For point processes, researchers often use a dual notation such that \(\Phi\) denotes both a random set or a random measure.  Then we can write, for example, \(\Phi=\{X_i\}_i\) to stress that \(\Phi\) is a random sets of points.  (Strictly speaking, you can only use the set notation if the point process is simple, meaning that no two points coincide with probability one.)

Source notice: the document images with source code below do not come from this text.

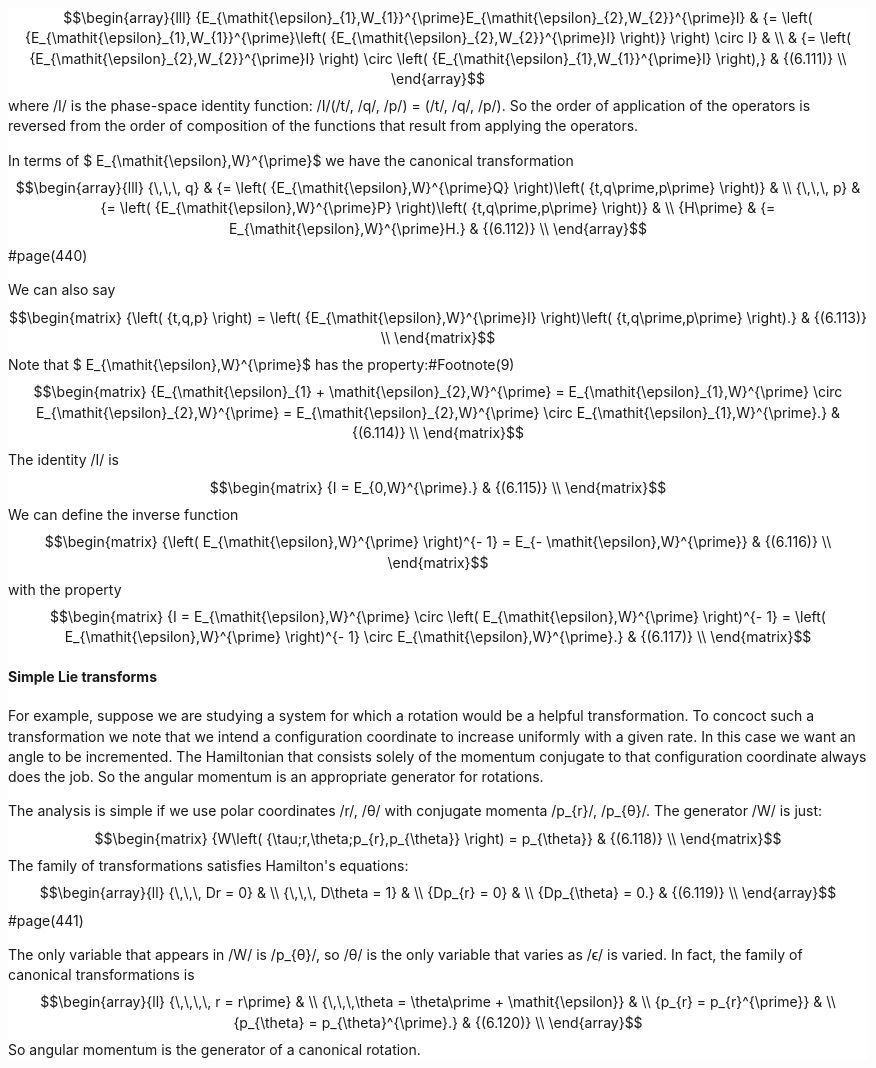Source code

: $$\begin{array}{lll} {E_{\mathit{\epsilon}_{1},W_{1}}^{\prime}E_{\mathit{\epsilon}_{2},W_{2}}^{\prime}I} & {= \left( {E_{\mathit{\epsilon}_{1},W_{1}}^{\prime}\left( {E_{\mathit{\epsilon}_{2},W_{2}}^{\prime}I} \right)} \right) \circ I} & \\  & {= \left( {E_{\mathit{\epsilon}_{2},W_{2}}^{\prime}I} \right) \circ \left( {E_{\mathit{\epsilon}_{1},W_{1}}^{\prime}I} \right),} & {(6.111)} \\ \end{array}$$
where /I/ is the phase-space identity function: /I/(/t/, /q/, /p/) = (/t/, /q/, /p/). So the order of application of the operators is reversed from the order of composition of the functions that result from applying the operators.

In terms of $ E_{\mathit{\epsilon},W}^{\prime}$ we have the canonical transformation
$$\begin{array}{lll} {\,\,\, q} & {= \left( {E_{\mathit{\epsilon},W}^{\prime}Q} \right)\left( {t,q\prime,p\prime} \right)} & \\ {\,\,\, p} & {= \left( {E_{\mathit{\epsilon},W}^{\prime}P} \right)\left( {t,q\prime,p\prime} \right)} & \\ {H\prime} & {= E_{\mathit{\epsilon},W}^{\prime}H.} & {(6.112)} \\ \end{array}$$
#page(440)

We can also say
$$\begin{matrix} {\left( {t,q,p} \right) = \left( {E_{\mathit{\epsilon},W}^{\prime}I} \right)\left( {t,q\prime,p\prime} \right).} & {(6.113)} \\ \end{matrix}$$
Note that $ E_{\mathit{\epsilon},W}^{\prime}$ has the property:#Footnote(9)
$$\begin{matrix} {E_{\mathit{\epsilon}_{1} + \mathit{\epsilon}_{2},W}^{\prime} = E_{\mathit{\epsilon}_{1},W}^{\prime} \circ E_{\mathit{\epsilon}_{2},W}^{\prime} = E_{\mathit{\epsilon}_{2},W}^{\prime} \circ E_{\mathit{\epsilon}_{1},W}^{\prime}.} & {(6.114)} \\ \end{matrix}$$
The identity /I/ is
$$\begin{matrix} {I = E_{0,W}^{\prime}.} & {(6.115)} \\ \end{matrix}$$
We can define the inverse function
$$\begin{matrix} {\left( E_{\mathit{\epsilon},W}^{\prime} \right)^{- 1} = E_{- \mathit{\epsilon},W}^{\prime}} & {(6.116)} \\ \end{matrix}$$
with the property
$$\begin{matrix} {I = E_{\mathit{\epsilon},W}^{\prime} \circ \left( E_{\mathit{\epsilon},W}^{\prime} \right)^{- 1} = \left( E_{\mathit{\epsilon},W}^{\prime} \right)^{- 1} \circ E_{\mathit{\epsilon},W}^{\prime}.} & {(6.117)} \\ \end{matrix}$$
#### Simple Lie transforms
For example, suppose we are studying a system for which a rotation would be a helpful transformation. To concoct such a transformation we note that we intend a configuration coordinate to increase uniformly with a given rate. In this case we want an angle to be incremented. The Hamiltonian that consists solely of the momentum conjugate to that configuration coordinate always does the job. So the angular momentum is an appropriate generator for rotations.

The analysis is simple if we use polar coordinates /r/, /θ/ with conjugate momenta /p_{r}/, /p_{θ}/. The generator /W/ is just:
$$\begin{matrix} {W\left( {\tau;r,\theta;p_{r},p_{\theta}} \right) = p_{\theta}} & {(6.118)} \\ \end{matrix}$$
The family of transformations satisfies Hamilton's equations:
$$\begin{array}{ll} {\,\,\, Dr = 0} & \\ {\,\,\, D\theta = 1} & \\ {Dp_{r} = 0} & \\ {Dp_{\theta} = 0.} & {(6.119)} \\ \end{array}$$
#page(441)

The only variable that appears in /W/ is /p_{θ}/, so /θ/ is the only variable that varies as /ϵ/ is varied. In fact, the family of canonical transformations is
$$\begin{array}{ll} {\,\,\,\, r = r\prime} & \\ {\,\,\,\theta = \theta\prime + \mathit{\epsilon}} & \\ {p_{r} = p_{r}^{\prime}} & \\ {p_{\theta} = p_{\theta}^{\prime}.} & {(6.120)} \\ \end{array}$$
So angular momentum is the generator of a canonical rotation.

The first moment measure of a point process, also called the mean measure or intensity measure, is defined as

$$\Lambda(B)= \mathbb{E} [\Phi(B)]. $$

In other words, the first moment measure can be interpreted as the expected number of points of \(\Phi\) falling inside the set \(B \subseteq \mathbb{S}\).

Shot noise definition

We assume a point process \(\Phi=\{X_i\}_i\) is defined on some space \(\mathbb{S}\). We consider a non-negative function \(f\) with the domain \(\mathbb{S}\), so \(f:\mathbb{S} \rightarrow [0,\infty)\).  If the point process \(\Phi\) is a simple, we can use set notation and define the shot noise as

$$
S= \sum_{X_i\in \Phi} f(X_i)\,.
$$

More generally, the shot noise is defined as

$$
S= \int_{ \mathbb{S}} f(x) \Phi(dx)\,.
$$

(We recall that an integral is simply a more general type of sum, which is why the integral sign comes from the letter S.)

Campbell’s theorem

We now state Campbell’s theorem.

Campbell’s theorem says that for any point process \(\Phi\) defined on a space \(\mathbb{S}\) the following formula holds

$$
\mathbb{E}[ S] = \int_{ \mathbb{S}} f(x) \Lambda(dx)\,,
$$

where \(\Lambda= \mathbb{E} [\Phi(B)]\) is the intensity measure of the point process \(\Phi\).

Interpretation

The integral formula is just an application of Fubini’s theorem, as we have simply changed the order of integration.  The formula holds for general processes because it is simply a result on first moments, so it is leveraging the linearity of sums and integrals, including the expectation operator. Put more simply, the sum of parts does equal the whole.

Some history

At the beginning of the 20th century, Norman R. Campbell studied shot noise in Britain and wrote two key papers. In one of these papers appears a version of the result we now called Campbell’s theorem or Campbell’s formula. Interestingly, Campbell was a physicist who credited his mathematical result to renown pure mathematician G. H. Hardy.  Hardy claimed years later that, given he only researched pure mathematics, none of his work would lead to applications. But Hardy’s claim is simply not true due to this result, as well as his results in number theory, which are famously used in modern day cryptography.

Further reading

For some basics on point processes, I suggest the classic text Stochastic Geometry and its Applications by Chiu, Stoyan, Kendall and Mecke, which covers point processes and the varying notation in Chapters 2 and 4. Haenggi also wrote a very readable introductory book called Stochastic Geometry for Wireless networks, where he gives the basics of point process theory.

These moment formula are also presented with proofs in Applied Probability by Lange; see Section 6.9.